Plain-text document sources:
================================

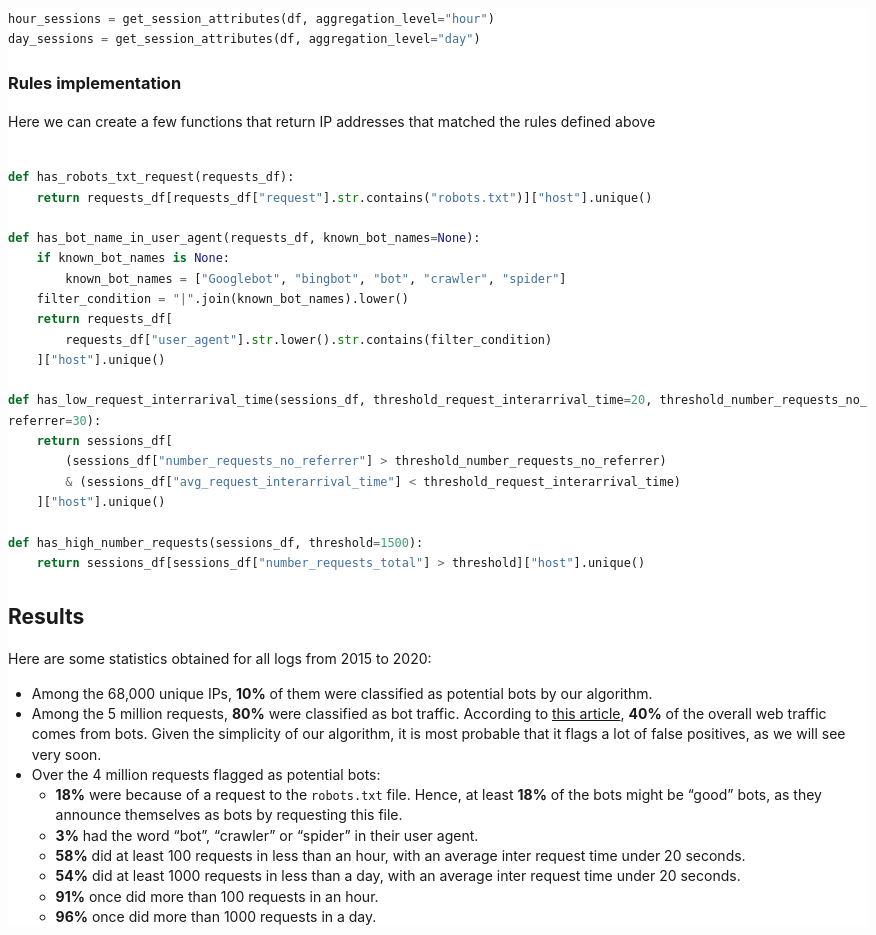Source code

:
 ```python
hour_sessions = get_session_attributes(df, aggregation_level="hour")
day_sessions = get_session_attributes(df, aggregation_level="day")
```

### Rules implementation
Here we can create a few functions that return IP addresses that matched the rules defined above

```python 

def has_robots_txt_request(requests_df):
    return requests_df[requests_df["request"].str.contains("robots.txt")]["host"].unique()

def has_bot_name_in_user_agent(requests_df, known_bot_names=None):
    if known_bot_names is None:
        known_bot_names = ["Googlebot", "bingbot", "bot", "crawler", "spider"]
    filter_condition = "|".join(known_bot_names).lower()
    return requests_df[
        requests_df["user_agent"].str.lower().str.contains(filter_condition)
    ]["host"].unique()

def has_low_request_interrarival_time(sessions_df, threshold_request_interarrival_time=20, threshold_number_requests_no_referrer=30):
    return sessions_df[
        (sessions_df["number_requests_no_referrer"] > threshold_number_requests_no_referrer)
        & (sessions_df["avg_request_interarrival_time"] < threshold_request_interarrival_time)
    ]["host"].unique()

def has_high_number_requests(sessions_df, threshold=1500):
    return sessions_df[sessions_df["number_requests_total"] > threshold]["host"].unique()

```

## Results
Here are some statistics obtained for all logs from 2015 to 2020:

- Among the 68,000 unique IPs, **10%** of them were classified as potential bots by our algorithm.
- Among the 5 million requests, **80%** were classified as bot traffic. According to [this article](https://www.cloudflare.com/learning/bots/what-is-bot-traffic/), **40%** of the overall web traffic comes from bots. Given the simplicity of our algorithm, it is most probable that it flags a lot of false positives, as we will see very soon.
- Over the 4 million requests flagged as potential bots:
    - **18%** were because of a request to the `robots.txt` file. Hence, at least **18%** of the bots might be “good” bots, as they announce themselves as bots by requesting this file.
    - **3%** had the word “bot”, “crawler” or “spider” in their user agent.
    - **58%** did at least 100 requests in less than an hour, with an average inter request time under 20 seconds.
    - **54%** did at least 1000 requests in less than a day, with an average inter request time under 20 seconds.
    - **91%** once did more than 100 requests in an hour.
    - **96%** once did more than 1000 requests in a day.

================================

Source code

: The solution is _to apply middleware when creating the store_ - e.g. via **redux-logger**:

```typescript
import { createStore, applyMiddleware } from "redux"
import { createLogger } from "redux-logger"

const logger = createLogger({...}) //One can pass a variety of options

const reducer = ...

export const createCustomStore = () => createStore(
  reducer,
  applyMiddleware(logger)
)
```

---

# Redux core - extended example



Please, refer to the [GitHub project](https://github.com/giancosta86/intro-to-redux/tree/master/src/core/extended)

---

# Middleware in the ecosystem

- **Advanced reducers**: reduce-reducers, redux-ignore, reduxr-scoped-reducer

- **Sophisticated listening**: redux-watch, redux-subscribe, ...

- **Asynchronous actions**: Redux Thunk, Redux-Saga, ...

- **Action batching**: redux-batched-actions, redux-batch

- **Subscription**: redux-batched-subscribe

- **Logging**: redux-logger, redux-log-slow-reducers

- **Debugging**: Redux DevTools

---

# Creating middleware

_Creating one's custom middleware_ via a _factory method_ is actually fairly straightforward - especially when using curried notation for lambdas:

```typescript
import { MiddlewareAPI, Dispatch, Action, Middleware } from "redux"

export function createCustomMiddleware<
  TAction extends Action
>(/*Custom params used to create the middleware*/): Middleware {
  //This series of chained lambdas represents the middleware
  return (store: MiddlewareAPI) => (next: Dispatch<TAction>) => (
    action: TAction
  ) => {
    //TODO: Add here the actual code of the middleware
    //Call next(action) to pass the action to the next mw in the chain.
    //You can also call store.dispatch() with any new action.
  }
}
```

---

================================

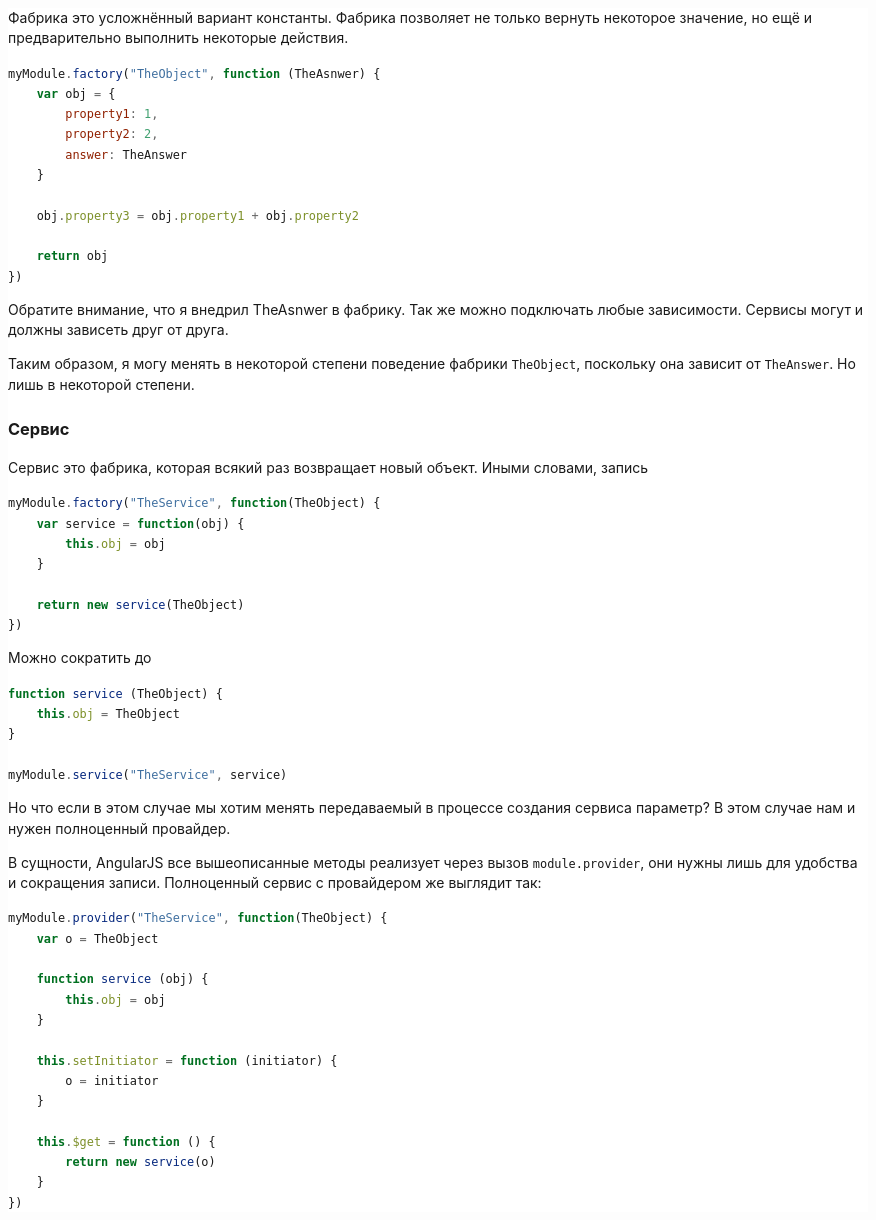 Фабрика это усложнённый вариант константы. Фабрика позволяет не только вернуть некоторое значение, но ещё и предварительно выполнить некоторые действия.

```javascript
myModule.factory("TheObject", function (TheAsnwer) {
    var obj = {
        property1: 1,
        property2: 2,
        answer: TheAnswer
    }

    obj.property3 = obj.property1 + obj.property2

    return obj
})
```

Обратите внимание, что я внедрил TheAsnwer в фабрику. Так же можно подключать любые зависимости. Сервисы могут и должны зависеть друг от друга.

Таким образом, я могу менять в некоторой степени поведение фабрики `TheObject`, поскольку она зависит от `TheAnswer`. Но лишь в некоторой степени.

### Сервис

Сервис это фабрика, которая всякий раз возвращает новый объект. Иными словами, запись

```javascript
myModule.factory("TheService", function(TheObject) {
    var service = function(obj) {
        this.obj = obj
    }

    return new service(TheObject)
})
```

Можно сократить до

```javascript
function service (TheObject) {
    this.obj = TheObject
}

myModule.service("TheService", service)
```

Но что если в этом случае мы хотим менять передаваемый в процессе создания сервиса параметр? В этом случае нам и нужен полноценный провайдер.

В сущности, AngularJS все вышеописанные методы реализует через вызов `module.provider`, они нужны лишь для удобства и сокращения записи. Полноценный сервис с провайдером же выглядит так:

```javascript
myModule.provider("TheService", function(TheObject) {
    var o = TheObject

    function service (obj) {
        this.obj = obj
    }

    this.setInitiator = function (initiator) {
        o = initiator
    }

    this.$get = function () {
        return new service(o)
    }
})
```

================================

__EXERCISE DESCRIPTION__:
Each line above with the word "None" needs to be copied.

__RESPONSE TO THE TASK__:
def has_bot_name_in_user_agent(requests_df, known_bot_names=None):
    if known_bot_names is None:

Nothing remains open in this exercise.